We walked into the empty courtyard of the Suzanne Dellal Center for Dance and Theater, which Yoni pointed out was surrounded by apartments. The sky was a royal blue ahead of us and a lighter blue dappled with whitish clouds behind, over the sea. And as we walked into the entrance of the dance theater, with Yoni next to me, I felt much older, taller, wiser. I felt like I had seen so many fancy foyers with nice seating and cafe counters and varnished wood, I felt like I had seen it all so many times before that at this point it was only another scene in the film of my life. I was an old man. I told Yoni, “As we walked into that foyer I felt sixty years old.” And as we walked into the following courtyard where the Hagana used to train, I looked up at the sky and re-imagined that bizarre feeling of having aged. That Mediterranean Winter Sky, the one the most crazed baroque painters sought in the distant Levant, more oriental and diaphanous than their vibrant Parisian or Rouenese light, more mild, not as sublime, but perhaps more beautiful. Was it a piece of the collective unconscious triggered by a familiar scene?
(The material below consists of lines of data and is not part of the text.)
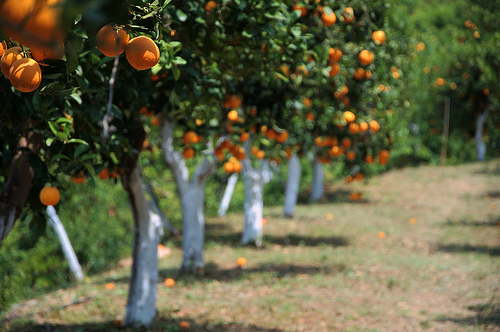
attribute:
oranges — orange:
[6, 24, 180, 114]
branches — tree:
[86, 62, 131, 140]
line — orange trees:
[4, 0, 499, 325]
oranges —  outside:
[1, 11, 426, 213]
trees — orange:
[216, 60, 318, 162]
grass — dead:
[270, 242, 400, 272]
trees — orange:
[2, 6, 482, 198]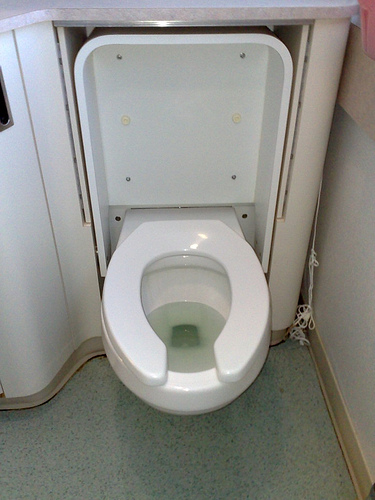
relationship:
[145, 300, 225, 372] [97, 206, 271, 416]
water in toilet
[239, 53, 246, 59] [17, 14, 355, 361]
bolt in wall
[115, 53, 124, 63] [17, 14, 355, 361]
bolt in wall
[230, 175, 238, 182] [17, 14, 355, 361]
bolt in wall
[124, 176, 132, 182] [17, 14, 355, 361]
bolt in wall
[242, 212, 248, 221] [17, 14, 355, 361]
bolt in wall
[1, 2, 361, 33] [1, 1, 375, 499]
countertop in bathroom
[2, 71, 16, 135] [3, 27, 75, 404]
hole in cabinet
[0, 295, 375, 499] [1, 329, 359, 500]
molding next to floor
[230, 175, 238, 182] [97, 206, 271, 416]
bolt above toilet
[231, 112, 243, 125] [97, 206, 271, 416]
screw above toilet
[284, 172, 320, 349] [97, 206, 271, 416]
cord next to toilet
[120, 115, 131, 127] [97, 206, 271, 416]
screw above toilet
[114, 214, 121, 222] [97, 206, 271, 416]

The Mediterranean sky was so blue, so old, hundreds of millions of years old, that I felt myself only a speck, only trying to do what I best could in my shallow remnant of time, and the overwhelming beauty of the scene was so powerful that I nearly cried — I held my hand to my eyes and wished I could cry.
We sang “American Pie” and walked the promenade along the beach, talking, walking and talking. A man rode wheelies on his bicycle, small bats fluttered, a little boat paralleled us in the sea. Lovers walked arm in arm, mother and son held each other, the sky blackened. We walked so that I wished our time wouldn’t end. We walked until I wished we could stop. I thought about first feeling trepidation at walking in the opposite direction from the apartment. Now having walked three times the distance I felt tired and healthy, robust and European, knowing that we would circle to the apartment easily, that in the U.S. we would have hired a cab, hopped in a car or just turned around sooner.
We talked about our grandfathers, gay Tel Aviv, and why certain parts of the beach weren’t posh anymore, why clubs had fallen off and how private investors made certain areas difficult to renovate. We walked past David Ben-Gurion’s house, and Yoni said that the entire street has wi-fi. I added, “Most of this country does. Not even New York has free wi-fi like this.” We went to a grocery store, noted the stray dogs and bought Lisa chocolate. Close to home my legs ached and I wanted to take off my shoes and sit on the couch. When I walked up the three flights, drank some water, and plopped on the couch it was nearly seven. What a day, I sighed, and looked at the ceiling.